§ Entries supplied:
----------------------------------------
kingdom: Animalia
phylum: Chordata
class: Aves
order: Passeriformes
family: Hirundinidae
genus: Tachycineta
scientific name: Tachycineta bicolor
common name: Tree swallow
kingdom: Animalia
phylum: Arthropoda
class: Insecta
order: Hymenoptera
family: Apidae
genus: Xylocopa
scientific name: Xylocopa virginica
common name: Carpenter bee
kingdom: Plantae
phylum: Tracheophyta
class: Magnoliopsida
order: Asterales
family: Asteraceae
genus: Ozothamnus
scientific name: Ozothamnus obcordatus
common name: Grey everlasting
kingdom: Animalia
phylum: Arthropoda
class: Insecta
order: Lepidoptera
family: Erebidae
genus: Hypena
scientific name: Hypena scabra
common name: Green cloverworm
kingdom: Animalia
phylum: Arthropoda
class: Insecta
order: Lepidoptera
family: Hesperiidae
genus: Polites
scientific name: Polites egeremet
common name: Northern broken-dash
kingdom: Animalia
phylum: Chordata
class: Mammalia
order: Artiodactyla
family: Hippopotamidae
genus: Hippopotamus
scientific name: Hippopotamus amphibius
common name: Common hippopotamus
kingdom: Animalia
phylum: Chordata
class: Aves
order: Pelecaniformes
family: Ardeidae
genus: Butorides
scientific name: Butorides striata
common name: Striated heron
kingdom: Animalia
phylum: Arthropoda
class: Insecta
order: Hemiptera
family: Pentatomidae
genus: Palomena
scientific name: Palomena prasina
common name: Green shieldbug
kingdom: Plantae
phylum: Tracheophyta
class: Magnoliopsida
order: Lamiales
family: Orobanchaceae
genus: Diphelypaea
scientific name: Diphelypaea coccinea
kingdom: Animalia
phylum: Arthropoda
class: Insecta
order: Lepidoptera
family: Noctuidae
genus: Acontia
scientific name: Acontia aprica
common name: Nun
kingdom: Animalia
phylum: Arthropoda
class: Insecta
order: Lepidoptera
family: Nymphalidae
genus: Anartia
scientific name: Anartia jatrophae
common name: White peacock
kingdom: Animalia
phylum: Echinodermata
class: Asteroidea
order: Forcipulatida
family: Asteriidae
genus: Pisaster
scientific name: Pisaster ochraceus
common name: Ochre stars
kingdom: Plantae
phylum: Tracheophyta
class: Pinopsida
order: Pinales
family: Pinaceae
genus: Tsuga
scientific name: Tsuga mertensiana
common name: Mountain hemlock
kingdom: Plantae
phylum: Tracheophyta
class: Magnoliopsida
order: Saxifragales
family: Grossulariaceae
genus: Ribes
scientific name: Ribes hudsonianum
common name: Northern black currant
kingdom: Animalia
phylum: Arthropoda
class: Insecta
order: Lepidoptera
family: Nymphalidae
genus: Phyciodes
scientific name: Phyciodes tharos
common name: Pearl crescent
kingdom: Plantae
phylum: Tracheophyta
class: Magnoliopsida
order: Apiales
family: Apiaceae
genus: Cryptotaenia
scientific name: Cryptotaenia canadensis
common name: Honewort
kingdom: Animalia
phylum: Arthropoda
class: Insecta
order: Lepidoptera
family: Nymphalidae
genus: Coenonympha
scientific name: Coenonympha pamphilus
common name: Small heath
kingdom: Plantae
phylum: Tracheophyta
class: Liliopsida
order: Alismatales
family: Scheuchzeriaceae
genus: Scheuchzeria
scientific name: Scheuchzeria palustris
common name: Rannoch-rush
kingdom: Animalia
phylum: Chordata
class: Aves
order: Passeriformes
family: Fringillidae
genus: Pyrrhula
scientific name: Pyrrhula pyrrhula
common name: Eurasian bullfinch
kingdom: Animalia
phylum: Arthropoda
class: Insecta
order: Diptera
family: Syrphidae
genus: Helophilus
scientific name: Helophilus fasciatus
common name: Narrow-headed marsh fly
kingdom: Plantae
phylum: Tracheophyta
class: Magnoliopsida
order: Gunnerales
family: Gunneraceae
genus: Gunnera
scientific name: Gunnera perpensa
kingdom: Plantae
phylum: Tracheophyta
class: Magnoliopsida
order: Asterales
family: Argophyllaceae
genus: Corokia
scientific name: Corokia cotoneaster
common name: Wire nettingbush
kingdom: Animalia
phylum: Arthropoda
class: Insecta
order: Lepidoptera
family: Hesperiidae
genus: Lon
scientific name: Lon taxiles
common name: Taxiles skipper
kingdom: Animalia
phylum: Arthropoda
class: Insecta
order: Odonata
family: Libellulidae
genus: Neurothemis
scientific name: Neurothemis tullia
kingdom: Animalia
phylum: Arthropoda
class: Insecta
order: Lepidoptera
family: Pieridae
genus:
----------------------------------------
Repeat word for word the part of the rows above that opens with the line containing "order: Alismatales" and closes with the final line of the rows, including both of those lines.

§ Result:
order: Alismatales
family: Scheuchzeriaceae
genus: Scheuchzeria
scientific name: Scheuchzeria palustris
common name: Rannoch-rush
kingdom: Animalia
phylum: Chordata
class: Aves
order: Passeriformes
family: Fringillidae
genus: Pyrrhula
scientific name: Pyrrhula pyrrhula
common name: Eurasian bullfinch
kingdom: Animalia
phylum: Arthropoda
class: Insecta
order: Diptera
family: Syrphidae
genus: Helophilus
scientific name: Helophilus fasciatus
common name: Narrow-headed marsh fly
kingdom: Plantae
phylum: Tracheophyta
class: Magnoliopsida
order: Gunnerales
family: Gunneraceae
genus: Gunnera
scientific name: Gunnera perpensa
kingdom: Plantae
phylum: Tracheophyta
class: Magnoliopsida
order: Asterales
family: Argophyllaceae
genus: Corokia
scientific name: Corokia cotoneaster
common name: Wire nettingbush
kingdom: Animalia
phylum: Arthropoda
class: Insecta
order: Lepidoptera
family: Hesperiidae
genus: Lon
scientific name: Lon taxiles
common name: Taxiles skipper
kingdom: Animalia
phylum: Arthropoda
class: Insecta
order: Odonata
family: Libellulidae
genus: Neurothemis
scientific name: Neurothemis tullia
kingdom: Animalia
phylum: Arthropoda
class: Insecta
order: Lepidoptera
family: Pieridae
genus:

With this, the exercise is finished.